## TASK DIRECTIONS:
Gather every line of the records below that contains the string "detail", and copy each of those lines in full.

## GIVEN RECORDS:
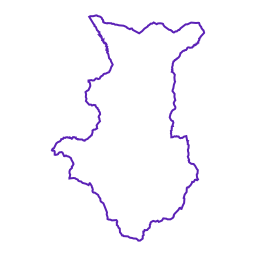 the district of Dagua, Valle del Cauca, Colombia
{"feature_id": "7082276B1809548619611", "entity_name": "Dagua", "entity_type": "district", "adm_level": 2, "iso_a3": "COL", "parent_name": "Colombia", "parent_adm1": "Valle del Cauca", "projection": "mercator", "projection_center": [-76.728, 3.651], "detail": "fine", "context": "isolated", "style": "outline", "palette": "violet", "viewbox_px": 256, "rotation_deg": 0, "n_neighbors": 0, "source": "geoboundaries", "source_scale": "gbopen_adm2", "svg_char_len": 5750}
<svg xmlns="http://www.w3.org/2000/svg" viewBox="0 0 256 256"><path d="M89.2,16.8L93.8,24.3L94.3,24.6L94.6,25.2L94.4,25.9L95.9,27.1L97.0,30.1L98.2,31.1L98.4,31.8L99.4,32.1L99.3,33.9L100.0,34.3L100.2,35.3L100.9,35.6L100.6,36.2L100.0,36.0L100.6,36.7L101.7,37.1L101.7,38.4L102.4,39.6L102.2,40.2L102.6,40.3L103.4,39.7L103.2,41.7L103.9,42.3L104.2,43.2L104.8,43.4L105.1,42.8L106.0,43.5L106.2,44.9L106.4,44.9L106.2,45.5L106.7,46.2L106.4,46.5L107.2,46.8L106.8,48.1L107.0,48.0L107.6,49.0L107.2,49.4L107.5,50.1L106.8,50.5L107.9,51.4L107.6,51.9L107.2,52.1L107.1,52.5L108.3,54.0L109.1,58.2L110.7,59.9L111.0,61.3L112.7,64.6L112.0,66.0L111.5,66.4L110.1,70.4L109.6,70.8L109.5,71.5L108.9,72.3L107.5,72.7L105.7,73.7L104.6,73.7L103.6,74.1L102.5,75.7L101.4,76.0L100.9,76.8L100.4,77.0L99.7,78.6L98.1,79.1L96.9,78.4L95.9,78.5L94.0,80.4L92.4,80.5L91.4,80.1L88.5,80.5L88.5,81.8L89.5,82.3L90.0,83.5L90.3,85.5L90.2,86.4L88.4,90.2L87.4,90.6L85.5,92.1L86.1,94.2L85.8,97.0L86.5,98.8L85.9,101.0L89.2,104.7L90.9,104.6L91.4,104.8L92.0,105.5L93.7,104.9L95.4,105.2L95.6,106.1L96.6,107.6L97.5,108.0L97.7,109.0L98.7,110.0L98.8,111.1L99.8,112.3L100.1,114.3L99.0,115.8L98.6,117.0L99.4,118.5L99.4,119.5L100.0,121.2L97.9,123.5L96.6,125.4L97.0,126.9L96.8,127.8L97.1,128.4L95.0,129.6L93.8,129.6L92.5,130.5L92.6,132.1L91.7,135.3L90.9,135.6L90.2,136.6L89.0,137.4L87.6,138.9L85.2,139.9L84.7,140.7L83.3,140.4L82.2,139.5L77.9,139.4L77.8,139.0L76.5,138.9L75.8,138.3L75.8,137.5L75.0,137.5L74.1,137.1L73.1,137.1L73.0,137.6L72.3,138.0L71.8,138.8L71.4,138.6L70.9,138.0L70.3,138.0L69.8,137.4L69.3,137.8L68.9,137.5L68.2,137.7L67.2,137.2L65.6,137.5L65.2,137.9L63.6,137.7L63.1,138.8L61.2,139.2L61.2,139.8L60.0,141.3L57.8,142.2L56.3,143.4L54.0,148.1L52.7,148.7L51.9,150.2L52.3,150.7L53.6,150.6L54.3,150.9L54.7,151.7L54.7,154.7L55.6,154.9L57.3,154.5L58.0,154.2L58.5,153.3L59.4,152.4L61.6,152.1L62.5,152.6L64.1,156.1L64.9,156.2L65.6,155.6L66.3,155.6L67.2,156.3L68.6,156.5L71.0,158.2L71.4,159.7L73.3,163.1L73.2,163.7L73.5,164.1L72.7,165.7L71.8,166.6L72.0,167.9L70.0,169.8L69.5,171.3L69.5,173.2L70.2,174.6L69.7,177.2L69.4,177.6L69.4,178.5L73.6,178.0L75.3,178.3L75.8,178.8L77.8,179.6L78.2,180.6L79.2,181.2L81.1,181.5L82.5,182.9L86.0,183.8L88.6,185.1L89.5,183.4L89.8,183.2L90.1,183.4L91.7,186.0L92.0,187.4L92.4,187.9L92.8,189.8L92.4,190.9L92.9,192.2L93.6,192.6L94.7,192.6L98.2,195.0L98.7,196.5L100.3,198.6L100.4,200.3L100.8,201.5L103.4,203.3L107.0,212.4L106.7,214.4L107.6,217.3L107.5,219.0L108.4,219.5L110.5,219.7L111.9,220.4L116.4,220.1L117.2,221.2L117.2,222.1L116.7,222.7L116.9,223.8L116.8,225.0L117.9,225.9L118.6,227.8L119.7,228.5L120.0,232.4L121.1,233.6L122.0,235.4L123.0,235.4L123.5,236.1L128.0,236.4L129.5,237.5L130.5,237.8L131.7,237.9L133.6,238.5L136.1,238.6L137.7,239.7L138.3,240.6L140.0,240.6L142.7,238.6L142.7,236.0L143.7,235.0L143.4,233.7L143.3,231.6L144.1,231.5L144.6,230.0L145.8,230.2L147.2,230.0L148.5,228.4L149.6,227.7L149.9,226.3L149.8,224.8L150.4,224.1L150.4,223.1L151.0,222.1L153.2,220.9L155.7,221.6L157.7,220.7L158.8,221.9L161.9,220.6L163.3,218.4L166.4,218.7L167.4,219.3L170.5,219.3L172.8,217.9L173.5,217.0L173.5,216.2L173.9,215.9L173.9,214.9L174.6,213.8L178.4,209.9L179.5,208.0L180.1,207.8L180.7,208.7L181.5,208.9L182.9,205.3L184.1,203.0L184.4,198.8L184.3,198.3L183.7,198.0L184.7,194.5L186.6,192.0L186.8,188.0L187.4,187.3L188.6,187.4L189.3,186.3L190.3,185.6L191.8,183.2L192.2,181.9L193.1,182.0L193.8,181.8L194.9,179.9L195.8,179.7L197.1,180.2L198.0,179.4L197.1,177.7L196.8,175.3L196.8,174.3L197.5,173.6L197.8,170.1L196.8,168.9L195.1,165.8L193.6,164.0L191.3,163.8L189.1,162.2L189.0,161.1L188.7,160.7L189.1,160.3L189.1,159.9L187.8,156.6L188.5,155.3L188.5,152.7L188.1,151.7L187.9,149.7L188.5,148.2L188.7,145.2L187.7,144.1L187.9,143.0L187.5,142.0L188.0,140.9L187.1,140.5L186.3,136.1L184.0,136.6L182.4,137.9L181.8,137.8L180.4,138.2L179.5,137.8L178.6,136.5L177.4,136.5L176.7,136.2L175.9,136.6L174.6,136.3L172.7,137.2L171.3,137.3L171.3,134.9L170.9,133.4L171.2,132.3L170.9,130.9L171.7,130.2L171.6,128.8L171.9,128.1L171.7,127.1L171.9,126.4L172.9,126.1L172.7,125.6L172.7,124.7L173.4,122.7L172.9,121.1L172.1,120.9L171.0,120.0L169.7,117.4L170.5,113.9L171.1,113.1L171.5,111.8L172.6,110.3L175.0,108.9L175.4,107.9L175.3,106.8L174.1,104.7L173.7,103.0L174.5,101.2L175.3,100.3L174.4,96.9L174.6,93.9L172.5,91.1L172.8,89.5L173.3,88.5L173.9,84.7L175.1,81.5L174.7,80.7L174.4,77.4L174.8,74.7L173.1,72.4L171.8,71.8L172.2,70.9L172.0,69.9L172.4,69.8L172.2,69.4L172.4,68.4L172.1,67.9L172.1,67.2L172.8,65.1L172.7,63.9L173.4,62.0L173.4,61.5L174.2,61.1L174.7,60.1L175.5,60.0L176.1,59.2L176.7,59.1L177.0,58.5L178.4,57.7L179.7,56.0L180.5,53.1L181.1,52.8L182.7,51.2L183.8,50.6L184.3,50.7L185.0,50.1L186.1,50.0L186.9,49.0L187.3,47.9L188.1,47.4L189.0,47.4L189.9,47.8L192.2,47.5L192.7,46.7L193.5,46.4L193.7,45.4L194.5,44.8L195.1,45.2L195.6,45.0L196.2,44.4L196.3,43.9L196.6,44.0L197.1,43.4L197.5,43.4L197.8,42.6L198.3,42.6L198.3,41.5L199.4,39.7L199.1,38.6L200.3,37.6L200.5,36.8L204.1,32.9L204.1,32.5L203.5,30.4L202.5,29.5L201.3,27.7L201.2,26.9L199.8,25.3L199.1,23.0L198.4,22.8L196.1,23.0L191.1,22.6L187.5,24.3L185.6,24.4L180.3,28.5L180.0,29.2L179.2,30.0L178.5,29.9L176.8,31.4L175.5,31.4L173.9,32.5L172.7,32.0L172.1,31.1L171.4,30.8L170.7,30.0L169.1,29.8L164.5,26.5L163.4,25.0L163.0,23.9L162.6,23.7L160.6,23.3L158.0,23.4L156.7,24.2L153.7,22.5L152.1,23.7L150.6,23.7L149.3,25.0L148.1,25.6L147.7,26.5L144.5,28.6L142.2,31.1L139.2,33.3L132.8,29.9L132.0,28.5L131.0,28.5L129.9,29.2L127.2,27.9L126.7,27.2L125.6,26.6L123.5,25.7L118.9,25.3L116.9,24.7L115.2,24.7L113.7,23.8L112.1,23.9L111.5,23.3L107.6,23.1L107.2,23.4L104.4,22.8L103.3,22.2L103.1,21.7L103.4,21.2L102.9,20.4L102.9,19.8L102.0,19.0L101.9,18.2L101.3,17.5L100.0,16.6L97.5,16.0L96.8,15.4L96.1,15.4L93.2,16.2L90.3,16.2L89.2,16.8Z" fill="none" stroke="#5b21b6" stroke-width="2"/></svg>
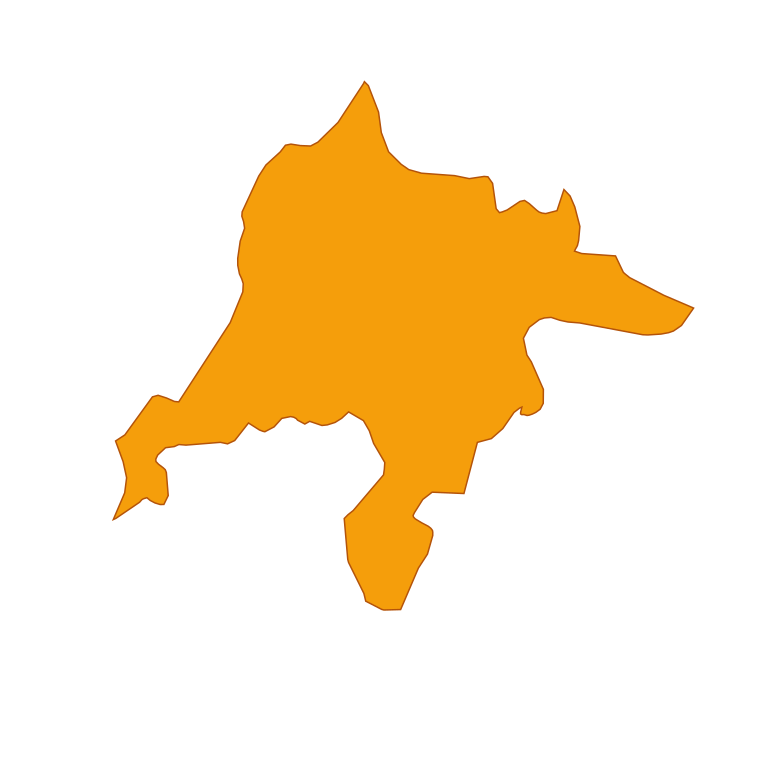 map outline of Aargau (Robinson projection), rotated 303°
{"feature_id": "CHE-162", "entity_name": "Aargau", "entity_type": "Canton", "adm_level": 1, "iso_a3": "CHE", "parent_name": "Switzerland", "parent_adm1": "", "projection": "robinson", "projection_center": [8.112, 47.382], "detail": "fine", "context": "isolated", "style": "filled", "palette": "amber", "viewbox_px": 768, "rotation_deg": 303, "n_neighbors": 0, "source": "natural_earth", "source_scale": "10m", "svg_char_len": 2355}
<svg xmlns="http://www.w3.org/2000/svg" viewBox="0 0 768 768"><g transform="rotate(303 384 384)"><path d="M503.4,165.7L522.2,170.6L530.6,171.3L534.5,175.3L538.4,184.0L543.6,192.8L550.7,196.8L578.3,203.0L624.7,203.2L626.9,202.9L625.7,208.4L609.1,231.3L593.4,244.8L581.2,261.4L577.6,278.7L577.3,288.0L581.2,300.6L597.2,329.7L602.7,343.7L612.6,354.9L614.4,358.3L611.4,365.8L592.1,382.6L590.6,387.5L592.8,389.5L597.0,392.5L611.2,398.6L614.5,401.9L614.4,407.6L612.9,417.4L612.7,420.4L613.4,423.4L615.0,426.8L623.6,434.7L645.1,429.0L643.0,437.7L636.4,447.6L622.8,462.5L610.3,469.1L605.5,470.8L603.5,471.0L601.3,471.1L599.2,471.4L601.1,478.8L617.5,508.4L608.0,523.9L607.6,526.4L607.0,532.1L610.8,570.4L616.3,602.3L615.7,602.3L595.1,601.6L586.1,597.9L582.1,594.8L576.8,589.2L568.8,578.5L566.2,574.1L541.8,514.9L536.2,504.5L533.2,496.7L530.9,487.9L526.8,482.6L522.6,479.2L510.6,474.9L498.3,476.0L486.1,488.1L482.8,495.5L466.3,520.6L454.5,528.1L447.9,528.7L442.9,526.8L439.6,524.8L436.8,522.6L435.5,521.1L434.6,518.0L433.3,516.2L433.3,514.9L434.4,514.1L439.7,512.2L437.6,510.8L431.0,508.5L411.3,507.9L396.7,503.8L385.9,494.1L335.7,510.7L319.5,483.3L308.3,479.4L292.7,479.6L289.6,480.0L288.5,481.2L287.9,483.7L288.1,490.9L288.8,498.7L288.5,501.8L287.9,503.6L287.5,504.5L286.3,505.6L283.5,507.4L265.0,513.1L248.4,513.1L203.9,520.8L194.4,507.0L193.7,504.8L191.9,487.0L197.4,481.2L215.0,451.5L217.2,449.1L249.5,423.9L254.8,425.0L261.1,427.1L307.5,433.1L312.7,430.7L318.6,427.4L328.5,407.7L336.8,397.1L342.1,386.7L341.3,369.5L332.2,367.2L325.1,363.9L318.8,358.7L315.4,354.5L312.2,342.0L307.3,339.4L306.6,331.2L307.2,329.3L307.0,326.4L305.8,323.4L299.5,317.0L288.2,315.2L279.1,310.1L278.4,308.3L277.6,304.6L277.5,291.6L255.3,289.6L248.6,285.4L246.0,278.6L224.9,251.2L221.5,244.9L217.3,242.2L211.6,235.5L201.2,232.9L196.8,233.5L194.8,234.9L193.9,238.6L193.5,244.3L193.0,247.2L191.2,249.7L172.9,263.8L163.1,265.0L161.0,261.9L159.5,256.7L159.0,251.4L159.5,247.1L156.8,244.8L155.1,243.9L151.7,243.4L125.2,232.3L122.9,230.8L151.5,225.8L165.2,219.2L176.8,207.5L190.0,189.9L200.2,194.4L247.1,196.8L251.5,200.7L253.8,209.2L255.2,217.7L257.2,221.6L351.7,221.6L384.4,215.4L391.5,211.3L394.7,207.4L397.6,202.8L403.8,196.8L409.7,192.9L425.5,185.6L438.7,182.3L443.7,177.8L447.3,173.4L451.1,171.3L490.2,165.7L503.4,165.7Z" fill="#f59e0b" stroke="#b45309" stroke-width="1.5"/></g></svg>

## EXERCISE OUTPUT:
{"feature_id": "7082276B1809548619611", "entity_name": "Dagua", "entity_type": "district", "adm_level": 2, "iso_a3": "COL", "parent_name": "Colombia", "parent_adm1": "Valle del Cauca", "projection": "mercator", "projection_center": [-76.728, 3.651], "detail": "fine", "context": "isolated", "style": "outline", "palette": "violet", "viewbox_px": 256, "rotation_deg": 0, "n_neighbors": 0, "source": "geoboundaries", "source_scale": "gbopen_adm2", "svg_char_len": 5750}
{"feature_id": "CHE-162", "entity_name": "Aargau", "entity_type": "Canton", "adm_level": 1, "iso_a3": "CHE", "parent_name": "Switzerland", "parent_adm1": "", "projection": "robinson", "projection_center": [8.112, 47.382], "detail": "fine", "context": "isolated", "style": "filled", "palette": "amber", "viewbox_px": 768, "rotation_deg": 303, "n_neighbors": 0, "source": "natural_earth", "source_scale": "10m", "svg_char_len": 2355}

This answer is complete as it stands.